Indian B-School Bubble?

Are Indian B-schools in a bubble as some project about American higher education? (Here is my EDU article). Schumpeter in his recent article in entitled “The latest bubble?” in the Economist, argues that American higher education bubble is already beginning to burst. Specifically, for business schools he concludes “Middle-ranking schools are seeing a significant drop in demand, which they have masked by taking weaker candidates, but which will eventually force them to start cutting back.” He also cites Peter Thiel, co-founder of PayPal who “believes that higher education fills all the criteria for a bubble: tuition costs are too high, debt loads are too onerous, and there is mounting evidence that the rewards are over-rated.”

With more than 3,000 B-schools, India has three-times the number of B-schools as compared to the US. This difference becomes stark considering that the size of the Indian economy is one-tenth of the US economy. The end result is poor quality of education, oversupply of MBA graduates which in turn increases unemployability and underemployability among graduates.

A recent article notes that according to All India Council for Technical Education (AICTE), last year nearly 60,000, or 30 per cent of the approved 200,000 management seats, remained vacant. Also, the number of applications coming in for the Common Admission Test (CAT) for MBA entrance have decreased from 260,000 to 200,000 in the last three years.

This clearly indicates that Indian B-schools are in a bubble. Except top-100 institutions, most will suffer from bursting of this bubble which is characterized by irrational exuberance, oversupply and poor quality.

Interestingly, China is witnessing a boom in B-schools. The reason being that they caught on to the management education quite late and at the same time the size and growth of the economy is able to absorb MBA graduates. For example, there are nearly 230 B-schools offering MBA in China in 2010 while there are more than 3,000 B-schools in India.

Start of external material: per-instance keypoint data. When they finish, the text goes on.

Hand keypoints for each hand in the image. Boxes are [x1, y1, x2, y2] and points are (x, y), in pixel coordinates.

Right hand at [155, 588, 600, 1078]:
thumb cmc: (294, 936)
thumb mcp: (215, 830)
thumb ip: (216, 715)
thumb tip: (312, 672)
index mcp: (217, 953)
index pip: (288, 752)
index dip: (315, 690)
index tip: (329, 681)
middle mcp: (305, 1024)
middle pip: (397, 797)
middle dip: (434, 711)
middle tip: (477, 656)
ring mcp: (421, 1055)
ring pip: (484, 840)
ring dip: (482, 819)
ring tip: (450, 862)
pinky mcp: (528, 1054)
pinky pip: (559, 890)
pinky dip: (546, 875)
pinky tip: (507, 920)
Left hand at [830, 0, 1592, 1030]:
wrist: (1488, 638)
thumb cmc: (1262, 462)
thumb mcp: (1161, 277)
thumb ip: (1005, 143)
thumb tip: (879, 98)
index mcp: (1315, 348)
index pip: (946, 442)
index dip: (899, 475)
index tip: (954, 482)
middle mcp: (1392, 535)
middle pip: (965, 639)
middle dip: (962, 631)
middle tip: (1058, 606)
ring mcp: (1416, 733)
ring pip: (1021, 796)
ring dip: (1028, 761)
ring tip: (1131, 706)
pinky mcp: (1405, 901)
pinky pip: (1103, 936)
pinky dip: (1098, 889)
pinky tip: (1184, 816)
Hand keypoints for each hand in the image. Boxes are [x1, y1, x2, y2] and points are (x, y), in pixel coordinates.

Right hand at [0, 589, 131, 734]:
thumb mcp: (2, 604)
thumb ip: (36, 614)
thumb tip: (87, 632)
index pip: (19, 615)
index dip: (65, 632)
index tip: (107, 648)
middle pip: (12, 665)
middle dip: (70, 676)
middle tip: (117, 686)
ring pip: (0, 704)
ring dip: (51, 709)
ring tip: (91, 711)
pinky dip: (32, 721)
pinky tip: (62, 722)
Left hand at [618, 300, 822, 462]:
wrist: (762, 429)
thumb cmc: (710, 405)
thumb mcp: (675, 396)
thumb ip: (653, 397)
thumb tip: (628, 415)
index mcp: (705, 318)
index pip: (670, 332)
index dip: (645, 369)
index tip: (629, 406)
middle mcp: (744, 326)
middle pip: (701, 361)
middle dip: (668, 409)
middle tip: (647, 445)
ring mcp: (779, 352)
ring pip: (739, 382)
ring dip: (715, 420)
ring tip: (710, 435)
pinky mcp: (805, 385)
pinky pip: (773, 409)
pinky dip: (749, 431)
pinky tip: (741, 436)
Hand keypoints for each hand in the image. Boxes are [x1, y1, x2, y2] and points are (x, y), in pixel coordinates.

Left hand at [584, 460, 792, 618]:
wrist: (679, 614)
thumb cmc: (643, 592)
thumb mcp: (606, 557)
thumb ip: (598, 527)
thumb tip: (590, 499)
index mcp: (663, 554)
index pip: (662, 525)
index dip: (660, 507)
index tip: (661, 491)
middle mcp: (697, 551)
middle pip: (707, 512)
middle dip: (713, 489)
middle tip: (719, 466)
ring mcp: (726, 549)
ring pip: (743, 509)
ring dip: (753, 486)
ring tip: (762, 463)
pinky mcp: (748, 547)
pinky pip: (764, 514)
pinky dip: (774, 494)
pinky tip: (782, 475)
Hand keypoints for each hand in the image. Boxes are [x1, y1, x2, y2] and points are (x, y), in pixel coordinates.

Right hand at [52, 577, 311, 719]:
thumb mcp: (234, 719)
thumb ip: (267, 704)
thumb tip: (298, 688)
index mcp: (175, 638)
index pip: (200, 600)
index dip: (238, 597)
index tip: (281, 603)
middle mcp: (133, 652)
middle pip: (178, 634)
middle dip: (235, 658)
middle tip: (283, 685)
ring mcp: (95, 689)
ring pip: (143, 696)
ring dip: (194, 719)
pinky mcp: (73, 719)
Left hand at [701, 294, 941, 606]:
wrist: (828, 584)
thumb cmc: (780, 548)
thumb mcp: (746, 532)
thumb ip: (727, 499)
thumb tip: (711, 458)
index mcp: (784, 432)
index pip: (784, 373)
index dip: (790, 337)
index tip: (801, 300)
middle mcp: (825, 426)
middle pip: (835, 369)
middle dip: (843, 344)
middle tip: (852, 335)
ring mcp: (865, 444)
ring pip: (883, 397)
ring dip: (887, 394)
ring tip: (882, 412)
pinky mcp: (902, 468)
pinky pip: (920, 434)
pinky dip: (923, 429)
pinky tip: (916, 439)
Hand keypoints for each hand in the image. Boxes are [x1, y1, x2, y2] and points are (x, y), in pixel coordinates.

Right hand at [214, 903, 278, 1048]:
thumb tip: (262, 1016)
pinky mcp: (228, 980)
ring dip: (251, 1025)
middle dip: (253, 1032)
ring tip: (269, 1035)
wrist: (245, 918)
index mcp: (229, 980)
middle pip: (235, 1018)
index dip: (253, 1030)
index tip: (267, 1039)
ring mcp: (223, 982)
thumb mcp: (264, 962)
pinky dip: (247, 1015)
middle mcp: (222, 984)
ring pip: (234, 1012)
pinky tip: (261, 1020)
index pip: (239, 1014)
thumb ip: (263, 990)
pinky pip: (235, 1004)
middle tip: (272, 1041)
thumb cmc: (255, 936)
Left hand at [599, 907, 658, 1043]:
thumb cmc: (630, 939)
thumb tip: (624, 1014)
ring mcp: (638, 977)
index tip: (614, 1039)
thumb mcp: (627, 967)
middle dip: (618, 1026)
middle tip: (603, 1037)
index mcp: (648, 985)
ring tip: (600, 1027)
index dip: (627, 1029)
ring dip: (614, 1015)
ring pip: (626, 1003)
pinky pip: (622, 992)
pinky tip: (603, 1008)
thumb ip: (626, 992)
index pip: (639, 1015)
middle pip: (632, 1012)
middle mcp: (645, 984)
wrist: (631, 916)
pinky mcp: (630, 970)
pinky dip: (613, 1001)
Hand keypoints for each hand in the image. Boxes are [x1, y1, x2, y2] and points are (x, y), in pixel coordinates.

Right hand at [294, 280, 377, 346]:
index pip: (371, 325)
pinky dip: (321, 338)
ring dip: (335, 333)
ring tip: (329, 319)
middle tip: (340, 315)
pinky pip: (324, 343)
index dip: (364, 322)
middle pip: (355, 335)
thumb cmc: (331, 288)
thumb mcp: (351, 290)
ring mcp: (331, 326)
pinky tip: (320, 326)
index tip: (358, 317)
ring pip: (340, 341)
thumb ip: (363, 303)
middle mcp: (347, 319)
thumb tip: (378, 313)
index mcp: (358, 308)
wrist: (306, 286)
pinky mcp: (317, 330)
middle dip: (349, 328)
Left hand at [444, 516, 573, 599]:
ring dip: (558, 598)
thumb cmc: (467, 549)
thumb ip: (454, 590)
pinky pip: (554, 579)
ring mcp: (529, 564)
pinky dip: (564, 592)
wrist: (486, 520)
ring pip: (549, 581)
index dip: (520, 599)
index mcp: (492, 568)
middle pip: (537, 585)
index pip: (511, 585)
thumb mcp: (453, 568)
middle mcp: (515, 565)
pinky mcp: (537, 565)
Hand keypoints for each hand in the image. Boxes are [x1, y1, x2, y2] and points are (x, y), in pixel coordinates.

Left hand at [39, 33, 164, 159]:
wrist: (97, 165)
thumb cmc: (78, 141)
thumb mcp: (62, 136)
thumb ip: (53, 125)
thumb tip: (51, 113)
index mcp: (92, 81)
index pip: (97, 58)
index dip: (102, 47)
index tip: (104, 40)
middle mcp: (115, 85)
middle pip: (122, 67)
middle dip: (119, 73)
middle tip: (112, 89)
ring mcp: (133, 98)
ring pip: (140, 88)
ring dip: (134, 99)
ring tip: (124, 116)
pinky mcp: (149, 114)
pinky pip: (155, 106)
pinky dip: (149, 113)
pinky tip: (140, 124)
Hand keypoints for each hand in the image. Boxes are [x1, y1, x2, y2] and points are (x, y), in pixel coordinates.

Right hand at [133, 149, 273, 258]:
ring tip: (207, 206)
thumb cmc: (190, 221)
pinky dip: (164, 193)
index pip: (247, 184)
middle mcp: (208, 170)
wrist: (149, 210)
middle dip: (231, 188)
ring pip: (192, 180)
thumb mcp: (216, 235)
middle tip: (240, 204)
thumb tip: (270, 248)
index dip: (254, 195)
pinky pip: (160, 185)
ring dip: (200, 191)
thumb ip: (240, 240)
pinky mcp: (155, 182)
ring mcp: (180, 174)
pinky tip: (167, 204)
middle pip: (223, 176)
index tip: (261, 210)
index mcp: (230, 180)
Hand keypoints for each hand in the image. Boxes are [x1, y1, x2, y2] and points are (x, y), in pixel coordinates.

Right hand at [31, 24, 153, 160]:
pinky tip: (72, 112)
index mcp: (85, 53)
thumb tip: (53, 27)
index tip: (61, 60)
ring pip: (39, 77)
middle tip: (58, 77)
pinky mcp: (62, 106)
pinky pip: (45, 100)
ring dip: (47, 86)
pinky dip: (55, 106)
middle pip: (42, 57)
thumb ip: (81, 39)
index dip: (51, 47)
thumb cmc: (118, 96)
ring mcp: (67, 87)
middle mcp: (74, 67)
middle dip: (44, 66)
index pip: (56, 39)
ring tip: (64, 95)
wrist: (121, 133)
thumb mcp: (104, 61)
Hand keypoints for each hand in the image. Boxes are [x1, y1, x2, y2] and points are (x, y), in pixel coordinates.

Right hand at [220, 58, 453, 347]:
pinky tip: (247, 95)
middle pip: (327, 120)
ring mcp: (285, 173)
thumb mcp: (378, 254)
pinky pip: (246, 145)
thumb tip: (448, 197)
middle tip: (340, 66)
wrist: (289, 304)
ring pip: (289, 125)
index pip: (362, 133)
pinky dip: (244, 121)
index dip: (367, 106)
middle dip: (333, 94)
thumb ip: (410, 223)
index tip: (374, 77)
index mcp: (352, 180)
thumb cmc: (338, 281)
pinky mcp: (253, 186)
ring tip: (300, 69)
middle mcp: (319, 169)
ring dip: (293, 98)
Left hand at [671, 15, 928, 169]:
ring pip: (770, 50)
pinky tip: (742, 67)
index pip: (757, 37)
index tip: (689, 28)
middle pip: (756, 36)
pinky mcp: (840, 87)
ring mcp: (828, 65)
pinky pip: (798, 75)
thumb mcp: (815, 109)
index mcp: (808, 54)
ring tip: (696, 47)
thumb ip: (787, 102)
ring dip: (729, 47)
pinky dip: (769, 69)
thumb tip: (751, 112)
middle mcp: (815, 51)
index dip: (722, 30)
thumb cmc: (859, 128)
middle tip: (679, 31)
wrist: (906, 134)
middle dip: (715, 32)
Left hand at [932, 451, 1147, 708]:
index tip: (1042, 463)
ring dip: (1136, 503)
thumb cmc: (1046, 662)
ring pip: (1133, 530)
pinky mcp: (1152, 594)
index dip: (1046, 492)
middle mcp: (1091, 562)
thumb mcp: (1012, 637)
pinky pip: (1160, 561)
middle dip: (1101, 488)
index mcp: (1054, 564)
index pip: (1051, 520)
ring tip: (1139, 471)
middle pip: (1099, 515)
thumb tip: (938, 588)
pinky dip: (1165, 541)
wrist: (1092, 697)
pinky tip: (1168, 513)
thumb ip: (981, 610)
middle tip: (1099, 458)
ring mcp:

Bubbles have a long history of existence around the world and they inevitably bust with severe damage to individuals, society and economy (remember dot-com bubble? housing bubble?). It’s time we collectively make our best effort to reduce the damage from the Indian B-schools bubble. Institutions have to start questioning if they are contributing to expanding the B-school bubble or containing it?

Click below to read my detailed article in EDU magazine.

 

7 Comments

  1. Very nice article indeed Rahul. I've been working in the eLearning space in India for the last couple of years and the "shallowness" about this whole business education thing is quite scary. We have business graduates who don't have a whiff of what they are supposed to do. The basic acumen is absent (forget the skills) and even after doing their Masters, their employibility is close to zero.

    I guess we owe this to the commercialisation of business education and churning out "degrees" and not EDUCATING the students. As you have mentioned, the "correction" is bound to happen and the sooner it happens, the better for us.

    Congratulations on a very good article and I shall certainly follow your writeups!

    Regards,
    Ashutosh

  2. I totally agree with you. In such case it is really important for students to focus on quality education and not just a degree to mint more money. In this case, global B-Schools have done a great job by focusing on learning than just jobs. Students there go to b-schools to learn and gain knowledge.

  3. One reason for the growth of B-schools is that the undergraduate education in India is very poor quality. Students see MBA as a means to get a job. I know atleast 5 schools in Mumbai alone which is on the selling block.

  4. I am glad you mentioned the college bubble in America, a topic that has me quite worried. It has the same stench as the housing bubble. We see universities that have an attitude saying, "Don't worry about tuition. We'll find some government money or loans to pay for it." Some parents and teachers advise, "Don't think about the debt, just get the degree." This is the same way of thinking that got mortgages for people who could not afford them. Tuition is rising faster than many can comfortably accept. It's just like the soaring housing prices of just a few years ago. We need a generation of autodidacts to usher in an appreciation of learning over prestige. What's more important: a clever mind or a fancy piece of paper?

  5. In the current scenario MBA becomes a trend/tag in India and almost every student wishes to take this tag with them, as per my observation 5 years back engineering was in the peek & now the days MBA. Lots of private institutions offering MBA without course MAT/CAT/GMAT scores, even their marks in graduation is below 50%, this is nothing just a business for those institutions. The ultimate result that we will face in the coming future is a huge gathering of unemployed MBA people.